The dive centre here is part of one of the biggest dive groups in Germany. Swiss born Dieter Merz is partner and manager of the centre. “We offer only two, maximum three dives a day so that families have the chance to relax and spend time together.” “We do so even if conditions allow for three to four dives a day in a two week time period.” It’s the right approach. 

You can start with the house reef, which is interesting because of the “Bio rock”. This is the name for an artificial reef project where predominantly hard corals are being grown. The growth is boosted with the addition of electricity, which lets the corals grow up to five times faster. The rest of the house reef is nice, but not spectacular.

I recommend visiting the other dive sites in the area, which are only between 5 to fifteen minutes away by speedboat. If you prefer a longer day of diving try one of the day trips on offer.  Head to the island of Menjangan, which is just off Bali’s northeast coastline. The dive sites are in view of the cloudy volcanoes of the neighbouring island of Java and divers can drift past coral covered walls, home to many reef fish and turtles.
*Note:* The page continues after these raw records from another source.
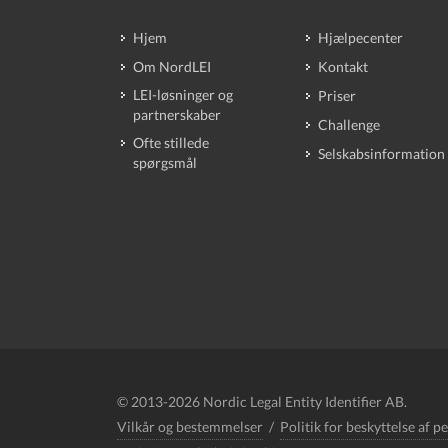
Hjem
Hjælpecenter
Om NordLEI
Kontakt
LEI-løsninger og
Priser
partnerskaber
Challenge
Ofte stillede
Selskabsinformation
spørgsmål
© 2013-2026 Nordic Legal Entity Identifier AB.
Vilkår og bestemmelser
/
Politik for beskyttelse af p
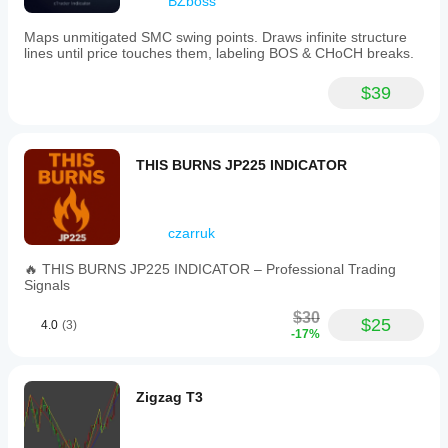
BZboss
Maps unmitigated SMC swing points. Draws infinite structure
lines until price touches them, labeling BOS & CHoCH breaks.
$39
THIS BURNS JP225 INDICATOR
czarruk
🔥 THIS BURNS JP225 INDICATOR – Professional Trading
Signals
$30
$25
4.0
(3)
-17%
Zigzag T3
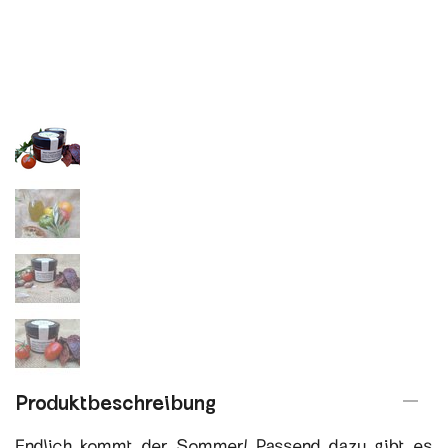
Produktbeschreibung
Endlich kommt der Sommer! Passend dazu gibt es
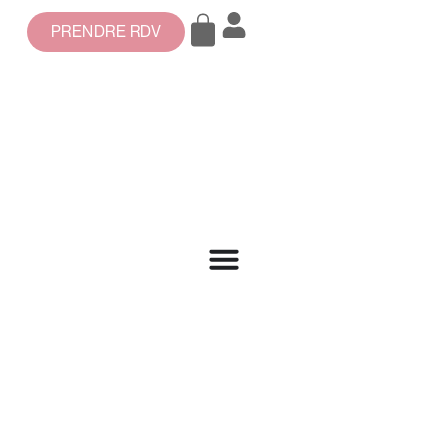
PRENDRE RDV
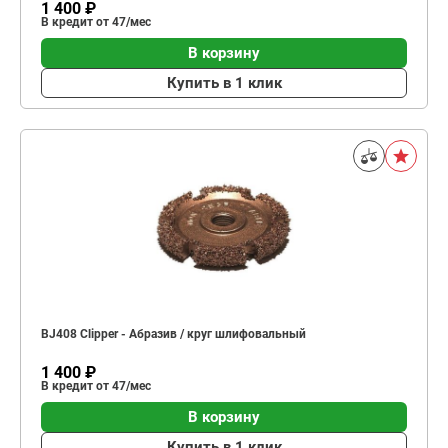
1 400 ₽
В кредит от 47/мес
В корзину
Купить в 1 клик
BJ408 Clipper - Абразив / круг шлифовальный
1 400 ₽
В кредит от 47/мес
В корзину
Купить в 1 клик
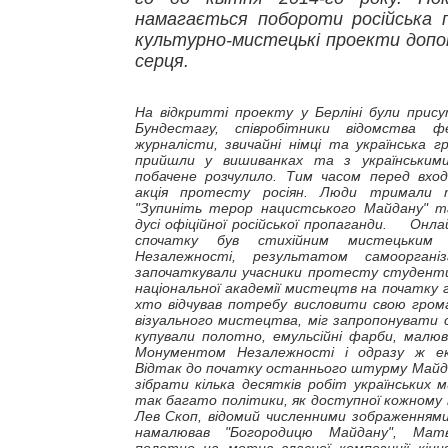
намагається побороти російська п
культурно-мистецькі проекти доп
серця.
На відкритті проекту у Берліні були прису
Бундестагу, співробітники відомства ф
журналісти, звичайні німці та українська 
прийшли у вишиванках та з українським
побачене розчулило. Тим часом перед вхо
акція протесту росіян. Люди тримали
"Зупиніть терор нацистського Майдану" т
дусі офіційної російської пропаганди. Онл
спочатку був стихійним мистецьким
Незалежності, результатом самоорганіз
започаткували учасники протесту студенти 
національної академії мистецтв на початку г
хто відчував потребу висловити свою гром
візуального мистецтва, міг запропонувати 
купували полотно, емульсійні фарби, малюв
Монументом Незалежності і одразу ж ек
Відтак до початку останнього штурму Майд
зібрати кілька десятків робіт українських 
так багато політики, як доступної кожному 
Лев Скоп, відомий численними зображеннями
намалював "Богородицю Майдану", Мат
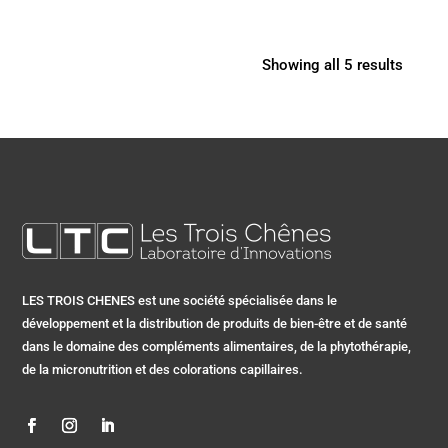
Showing all 5 results
LES TROIS CHENES est une société spécialisée dans le
développement et la distribution de produits de bien-être et de santé
dans le domaine des compléments alimentaires, de la phytothérapie,
de la micronutrition et des colorations capillaires.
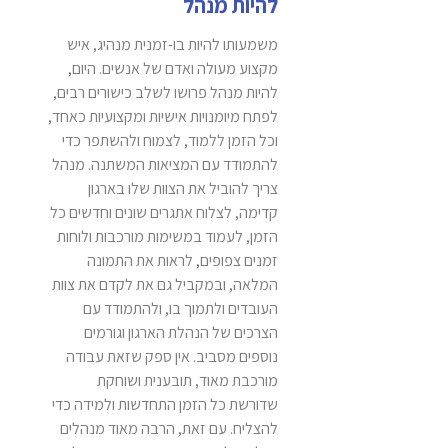
להיות מנהל
משמעותו להיות בו-זמנית מנהיג, איש
מקצוע מעולה ואדם של אנשים. היום,
להיות מנהל פרושו לשלב כישורים רבים,
לפתח מיומנויות אישיות ומקצועיות כאחד,
וכל הזמן ללמוד, לצמוח ולהשתפר כדי
להתמודד עם המציאות המשתנה. מנהל
צריך להוביל את הצוות שלו בארגון
קדימה, לצלוח אתגרים שונים וחדשים כל
הזמן, לעמוד במשימות מורכבות ולוחות
זמנים צפופים, לראות את התמונה
המלאה, ובמקביל גם את לקדם את צוות
העובדים ולתמוך בו, ולהתמודד עם
הצרכים של הנהלת הארגון וגורמים
נוספים מסביב. אין ספק שזאת עבודה
מורכבת מאוד, תובענית ושוחקת
שדורשת כל הזמן התחדשות ולמידה כדי
להצליח. עם זאת, הרבה מאוד מנהלים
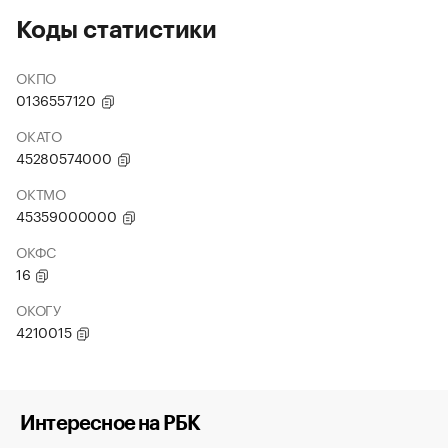
Коды статистики
ОКПО
0136557120
ОКАТО
45280574000
ОКТМО
45359000000
ОКФС
16
ОКОГУ
4210015
Интересное на РБК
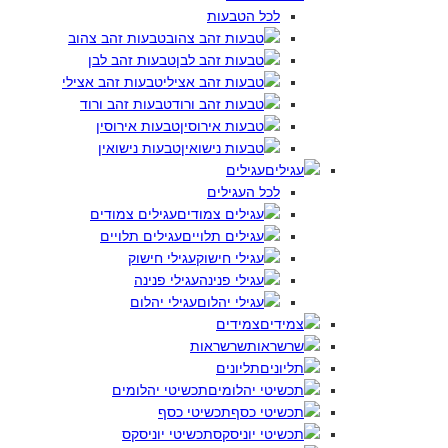
לכל הטבעות
טבעות זהב צהוב
טבעות זהב לבן
טבעות זהב אצילי
טבעות זהב ורוד
טבעות אירוסין
טבעות נישואין
עגילים
לכל העגילים
עגילים צמודים
עגילים תלויים
עגילי חישוק
עגילי פנינה
עגילי יהלום
צמידים
שרשראות
תליונים
תכשיטי יהלומים
תכשיטי כסף
תכשיטי יוניסקס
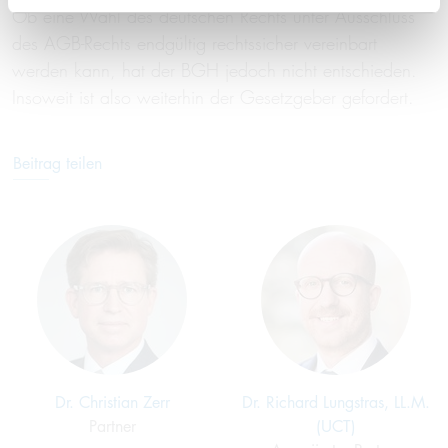
Ob eine Wahl des deutschen Rechts unter Ausschluss
des AGB-Rechts endgültig rechtssicher vereinbart
werden kann, hat der BGH jedoch nicht entschieden.
Insoweit ist also weiterhin der Gesetzgeber gefordert.
Beitrag teilen
Dr. Christian Zerr
Dr. Richard Lungstras, LL.M.
Partner
(UCT)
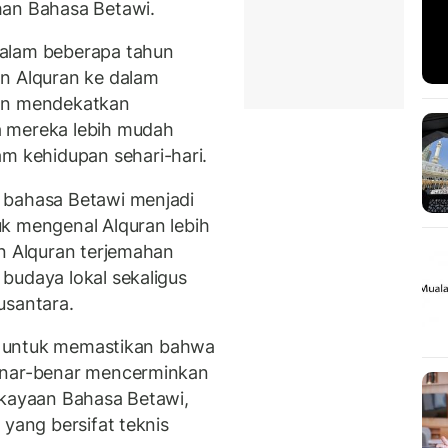
han Bahasa Betawi.
dalam beberapa tahun
an Alquran ke dalam
uan mendekatkan
a mereka lebih mudah
 kehidupan sehari-hari.
 bahasa Betawi menjadi
k mengenal Alquran lebih
an Alquran terjemahan
budaya lokal sekaligus
usantara.
ari untuk memastikan bahwa
benar-benar mencerminkan
ekayaan Bahasa Betawi,
 yang bersifat teknis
There is also a very special and unique day trip for those who love the small stuff. Gilimanuk Bay or the so called “Secret Bay” is a famous muck diving spot and unfortunately no longer a real secret. Many dive centres take their guests to this lagoon daily to see the assortment of incredible creatures. “Muck diving” is best described as diving in a large sand or mud field filled with a lot of garbage. It’s not easy to see this as a fun dive, but this special mix of mud and garbage creates a habitat for some of the most extraordinary animals on our planet. Have you heard about an LSD mandarin fish or a striped poison-fang mimic blenny? No? Then the Secret Bay is worth a visit.

Dive Notes

Bali is one of more than 17 000 islands that make up the Indonesian archipelago. The word ‘paradise’ is used a lot in Bali and not without reason. The combination of friendly, hospitable people, visual culture infused with spirituality and spectacular beaches with great surfing and diving have made Bali Indonesia’s number one tourist attraction. Eighty present of international visitors to Indonesia visit Bali and Bali alone.

The popularity has a flip side — like many places in the island’s South, parts of Kuta have degenerated into a congested warren of concrete, touts and scammers. Many make a living by overcharging tourists. This negativity aside Bali has managed to retain its magic. Bali is a wonderful destination with something for everyone, and though heavily travelled, it is still easy to find some peace and quiet.

Avoid the South of the island if you want a more traditional and genuine Balinese experience. Take note of tourist season, Bali can get very crowded in August and September and again at Christmas and New Year. Outside these peak seasons, Bali can be surprisingly quiet and good discounts on accommodation are often available.

A lot of the major airlines fly into Indonesia so its possible to put your own trip together. There are also specialist travel operators who can help you plan a dive or surf trip to Bali that will suit your budget. It is easier to pay for as much as you can in advance.

Try to sample the local cuisine. Drink bottled water and try the local Bintang beer.